Der Verfassungsschutz schätzt, dass der Anteil von Rechtsextremen und Reichsbürgern bei den Demos in NRW bei höchstens zehn Prozent liegt. Beispielsweise hätten sich Ende des vergangenen Jahres in Bochum Mitglieder der NPD beteiligt. In Olpe sei der rechtsextreme "Dritte Weg" dabei gewesen, in Dortmund "Die Rechte".
Rechtsextreme und Mitte der Gesellschaft
Es gibt aus anderen Städten auch andere Eindrücke als in Düsseldorf, wo die Demo in der Gesamtschau eher einen bürgerlichen Eindruck machte. In Bielefeld und Leverkusen liefen teils bekannte Rechtsextreme bei Demos mit. In Lünen wurden die Proteste sogar von einem Neonazi organisiert. Was viele Demonstranten gegen Corona-Maßnahmen eint, ist ein ziemliches Misstrauen gegen Medien. Viele meinen, dass ihr Protest zu Unrecht diskreditiert werde. Bei einer Demo in Dinslaken filmte zum Beispiel ein Teilnehmer die Veranstaltung.

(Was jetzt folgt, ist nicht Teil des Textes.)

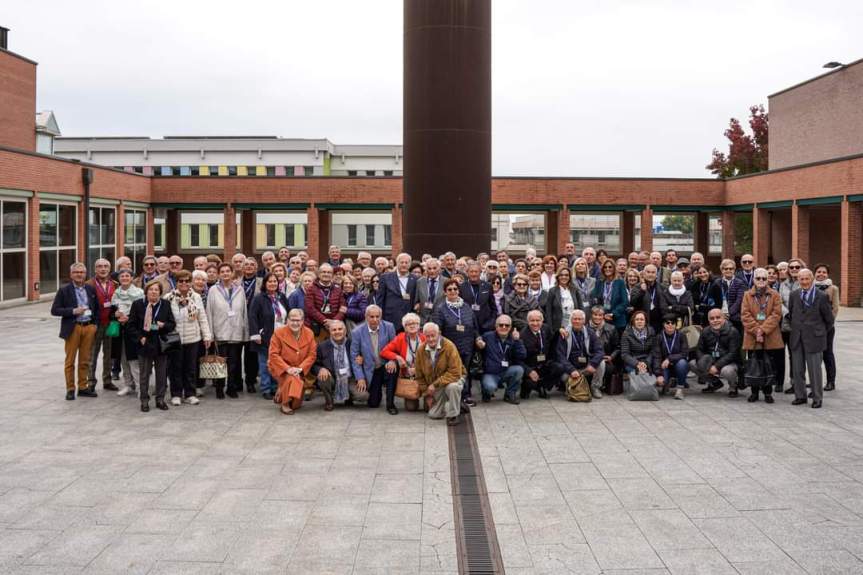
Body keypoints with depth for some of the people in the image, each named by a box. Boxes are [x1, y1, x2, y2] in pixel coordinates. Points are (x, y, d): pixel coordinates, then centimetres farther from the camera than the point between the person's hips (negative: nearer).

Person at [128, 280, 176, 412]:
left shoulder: (166, 305, 4)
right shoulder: (138, 305, 0)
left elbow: (172, 324, 6)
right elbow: (131, 325, 2)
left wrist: (164, 325, -15)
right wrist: (140, 337, -10)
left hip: (161, 345, 2)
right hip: (145, 344, -1)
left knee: (162, 374, 7)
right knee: (144, 375, 5)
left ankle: (160, 399, 18)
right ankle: (144, 400, 14)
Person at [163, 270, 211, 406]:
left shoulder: (196, 297, 3)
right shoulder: (169, 298, -7)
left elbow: (202, 318, 6)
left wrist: (207, 336, 4)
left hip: (193, 338, 3)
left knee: (191, 367, 10)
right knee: (175, 367, 7)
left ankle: (190, 394, 20)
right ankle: (176, 394, 18)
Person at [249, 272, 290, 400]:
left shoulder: (282, 297, 11)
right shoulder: (259, 298, -6)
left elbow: (289, 314, 19)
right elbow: (252, 317, -11)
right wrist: (255, 335, -17)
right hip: (265, 338, -5)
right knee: (265, 364, 2)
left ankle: (275, 388, 16)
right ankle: (266, 390, 9)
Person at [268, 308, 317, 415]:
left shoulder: (309, 334, -4)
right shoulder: (279, 333, -11)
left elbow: (312, 354, -5)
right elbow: (273, 355, -14)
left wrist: (300, 368, -19)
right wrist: (287, 368, -25)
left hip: (299, 371, 3)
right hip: (280, 369, -3)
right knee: (292, 379, -36)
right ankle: (284, 404, -9)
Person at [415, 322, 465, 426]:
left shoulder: (449, 346, -24)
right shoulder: (421, 350, -8)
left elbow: (455, 373, -29)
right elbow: (420, 375, 5)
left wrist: (435, 384, -31)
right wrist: (426, 391, 1)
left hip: (453, 378, -5)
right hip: (435, 388, 5)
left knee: (452, 386, -39)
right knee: (434, 415, -1)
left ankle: (453, 415, -15)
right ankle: (456, 405, 26)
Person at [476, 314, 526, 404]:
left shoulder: (513, 338, 4)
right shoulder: (487, 336, -2)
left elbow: (522, 356, -7)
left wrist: (517, 341, -17)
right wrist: (479, 345, -20)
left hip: (507, 372, 4)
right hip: (490, 373, -3)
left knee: (519, 369, -27)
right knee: (490, 387, -35)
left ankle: (510, 394, -1)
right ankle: (487, 393, 7)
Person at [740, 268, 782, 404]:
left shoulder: (775, 295, 4)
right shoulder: (747, 295, 6)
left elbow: (776, 315, -5)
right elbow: (745, 315, -2)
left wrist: (763, 330, -14)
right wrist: (756, 331, -13)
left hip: (771, 338, -1)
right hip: (752, 337, 1)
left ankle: (768, 392, 14)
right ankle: (754, 392, 17)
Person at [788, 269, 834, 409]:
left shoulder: (822, 296, -7)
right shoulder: (794, 295, 5)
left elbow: (829, 319, 1)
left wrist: (822, 333, 7)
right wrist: (795, 328, 13)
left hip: (814, 338, -4)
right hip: (797, 338, 4)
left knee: (814, 370, 1)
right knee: (797, 370, 9)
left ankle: (817, 398, 13)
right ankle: (800, 396, 21)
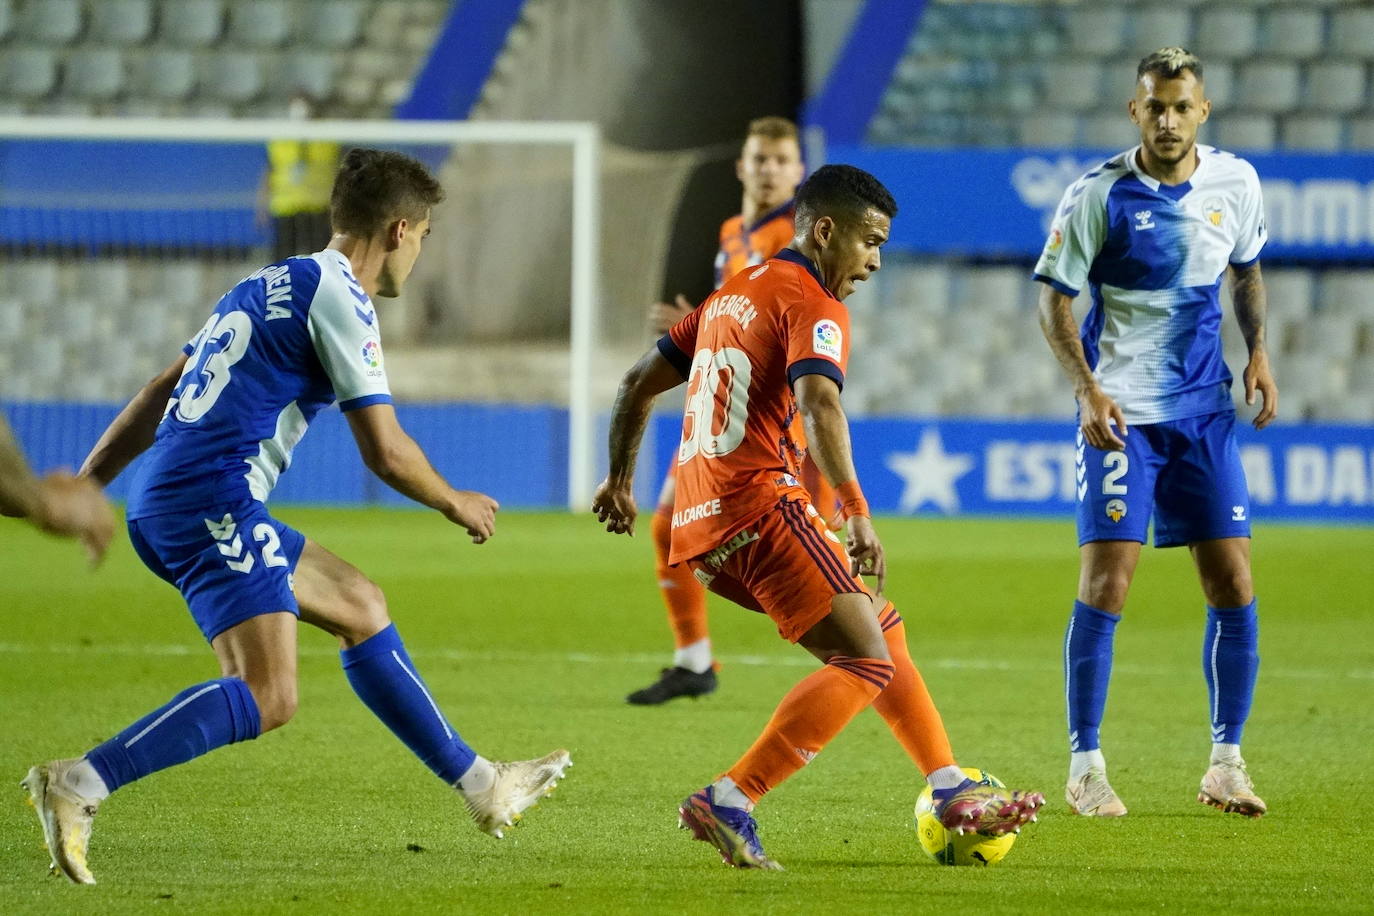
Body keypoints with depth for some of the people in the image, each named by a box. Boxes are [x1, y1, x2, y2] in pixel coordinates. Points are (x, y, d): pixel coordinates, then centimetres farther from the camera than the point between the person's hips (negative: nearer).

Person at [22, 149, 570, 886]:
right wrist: (457, 505, 8)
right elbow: (385, 451, -10)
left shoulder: (269, 285, 22)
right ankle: (79, 784, -27)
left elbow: (157, 394, 22)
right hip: (214, 503, -10)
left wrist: (81, 488, 23)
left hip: (163, 506, 10)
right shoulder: (339, 298, -7)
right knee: (267, 697, -18)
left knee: (360, 606, 19)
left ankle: (481, 785, 26)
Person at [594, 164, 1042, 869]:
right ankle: (728, 803, -22)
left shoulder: (731, 294, 21)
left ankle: (952, 792, 16)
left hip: (701, 523, 10)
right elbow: (818, 406, -25)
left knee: (881, 629, 17)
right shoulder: (812, 304, -7)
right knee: (867, 661, -13)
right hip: (759, 505, -10)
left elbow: (639, 381, 27)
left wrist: (619, 480, 36)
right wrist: (857, 514, -32)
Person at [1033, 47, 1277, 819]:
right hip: (1121, 411, -4)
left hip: (1205, 411, 4)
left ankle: (1227, 764, 13)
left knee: (1234, 587, 1)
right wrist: (1088, 389, -17)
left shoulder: (1236, 184, 3)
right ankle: (1086, 768, -1)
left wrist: (1259, 353, 4)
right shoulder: (1100, 196, -9)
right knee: (1105, 587, -10)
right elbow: (1054, 297, -5)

Nach eigener Aussage, um zu dokumentieren, dass dort keine Nazis mitlaufen.
Demokratieforscher warnt
Nach Einschätzung des Berliner Demokratieforscher Wolfgang Merkel sind im Westen deutlich weniger Neonazis an den Corona-Demos beteiligt als im Osten. Der Politikwissenschaftler warnt davor, deshalb den gesamten Protest zu delegitimieren und sagt: "So einfach kann man es sich nicht machen. Freie Meinungsäußerung, Demonstrations- und Versammlungsfreiheit sind ein zu hohes Gut". Merkel warnt davor, dass man "Märtyrer" produziere, sprich: Dass sich noch mehr Menschen radikalisieren.
Der NRW-Verfassungsschutz sieht die Gefahr eine Radikalisierung ohnehin. Es sei den Rechtsextremen zwar nicht gelungen, die Proteste für sich komplett zu vereinnahmen. Andere Teilnehmer von Demos würden sich aber immer weniger von ihnen abgrenzen, so die Behörde.
Warten auf den Totimpfstoff
In Düsseldorf distanzieren sich die Organisatoren zumindest offiziell von Rechtsextremen und Reichsbürgern, man wolle sie nicht dabei haben hieß es auf der Demo am Samstag. Wie gesagt: Antifaschisten bezweifeln das. Insgesamt bleibt aber der Eindruck, dass die deutliche Mehrheit der Teilnehmer nicht radikal war.
Die 33 Jahre alte Steffi aus Krefeld zum Beispiel will nicht neben Neonazis laufen, das sei ihr wichtig. Nachdem sie sich den Protest in Düsseldorf angeschaut hat, demonstriert sie aber mit, gegen eine Impfpflicht und gegen Ausgrenzung, wie sie sagt.
Ähnlich geht es dem Familienvater Sascha. Dass manche Menschen Ungeimpfte wie ihn beschuldigen, die Pandemie unnötig zu verlängern, kann er nicht nachvollziehen. Sascha wartet nach eigenen Angaben auf Alternativen. Mit dem voraussichtlich bald verfügbaren Totimpfstoff von Novavax würde er sich impfen lassen, sagt der Mönchengladbacher.